Two Tier Policing: A Slogan in Search of a Scandal.

Policing is messy. It’s human. It’s imperfect. And anyone who’s ever worn the uniform knows that the fault line running through every shift, every decision, every “why did they do that?” moment is the same: the human beings doing the job. I should know. I was once one of them.

Operational policing isn’t a seminar. It isn’t a podcast debate. It’s sudden, volatile, confusing, and sometimes terrifying. Life and death decisions are made in seconds, not after a latte and a scroll through the comments section. Do cops always get it right? Of course not. They’re human – and humans are a cocktail of instinct, fear, experience, and fallibility.

What kept me going back then – through the assaults, the chaos, the nights when the world felt like it was fraying at the edges – was simple: fairness, rigour, and the stubborn belief that my job was to protect the public. Even when others ran from danger, we ran towards it. Not because we were heroes, but because that’s what the oath demanded.

So when I hear corrupt politicians peddling the cheap, corrosive slogan of “two tier policing,” I know one thing for certain: if I were still serving, I’m not sure I could stomach working under that manufactured stain.

Discretion Isn’t Bias – It’s Humanity
Wanting to be treated fairly by the police isn’t unreasonable. It’s the bedrock of policing by consent. But fairness isn’t a rigid, mechanical thing. It never has been. Back in the early 80s when I joined, we called it discretion. The law was strict; the people applying it were not. Two identical offences could lead to different outcomes – a quiet word for one, an arrest for another – because context matters. Circumstances matter. Humanity matters.

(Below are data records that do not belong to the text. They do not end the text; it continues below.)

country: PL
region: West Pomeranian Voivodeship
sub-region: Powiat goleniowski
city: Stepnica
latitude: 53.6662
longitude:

If you were on the receiving end of the harsher option, you’d probably cry “unfair”. And I wouldn’t blame you. But that doesn’t mean the system was corrupt – it means it was human. Then came the Human Rights Act 1998, which didn’t weaken policing but strengthened it by requiring proportionality and the least intrusive means of achieving a legitimate aim. To twist that into a conspiracy is not only dishonest – it’s an attack on the very principles that keep policing accountable.

The Law Changes Because Society Changes
When I joined the police, gay men could still be arrested under archaic laws. Today, we celebrate same sex marriage. That’s not “wokeness”. That’s progress.

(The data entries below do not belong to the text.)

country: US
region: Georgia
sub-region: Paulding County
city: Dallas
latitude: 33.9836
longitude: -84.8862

Policing has evolved too. Training now recognises that some communities have been historically vilified, and officers must combine legal knowledge with compassion. Pretending that treating people with dignity is some sinister plot is laughable – or it would be, were it not so damaging. Strict, robotic “equality” – treating every incident identically regardless of context – is a fantasy. Real fairness requires judgement.

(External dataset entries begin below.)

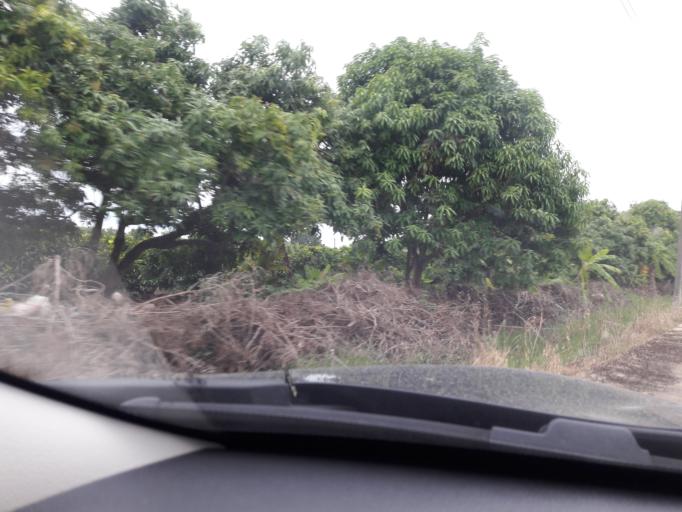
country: TH
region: Ratchaburi
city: Bang Phae
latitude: 13.6296
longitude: 99.9428
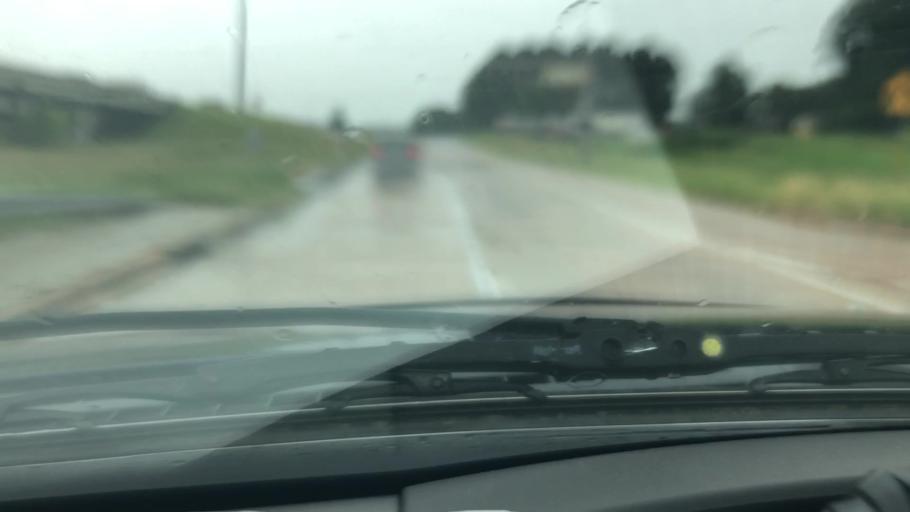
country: US
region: Texas
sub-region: Bowie County
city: Wake Village
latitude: 33.4311
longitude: -94.0973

The Hijacking of Henry Nowak’s Death
And then we come to the tragedy that opportunists have seized upon: the death of 18 year old Henry Nowak, murdered in Southampton in December 2025.

His death has been grotesquely weaponised to “prove” two tier policing. Worse still, the actions of the attending officers have been twisted into a narrative that white people are routinely disadvantaged because of diversity training – education that exists to help officers better understand the communities they serve.

Let’s anchor ourselves in what is known – and readers should verify this with reputable sources:

• Henry’s father made a clear, dignified plea: this was murder, not a racialised incident.
• The real offender’s brother falsely claimed Henry was the suspect, throwing the scene into confusion.
• Henry’s injuries were not immediately obvious.
• The judge, after reviewing all evidence, concluded:
i. Officers were making “quick time operational decisions” in a volatile situation.
ii. The Criminal Justice System recognises that “handcuffed suspects can feign injury”.
• There was no evidence of unlawful police conduct.
• The pathologist later stated Henry’s life was beyond saving before officers arrived.

Could the officers have done things differently? Yes. Would it have changed the outcome? No. There is one person responsible for Henry’s death: the murderer.

The Slogan That Poisons the Well
“Two tier policing” is not a diagnosis. It’s a slogan – engineered for division, distraction, and deception. It’s designed to make you angry at the wrong people. It’s designed to turn a complex, human profession into a cartoon. It’s designed to erode trust in the very institution that relies on public confidence to function.

If you fall for it – if you let those who peddle this narrative earn your vote – then you are, intentionally or not, helping drive a wedge between the public and a police service that, despite its flaws, still shoulders the burden others instinctively drop. A police service that deserves scrutiny, yes. But also respect – because policing by consent collapses the moment we stop believing in it; and that, more than any slogan, is what should keep us awake at night.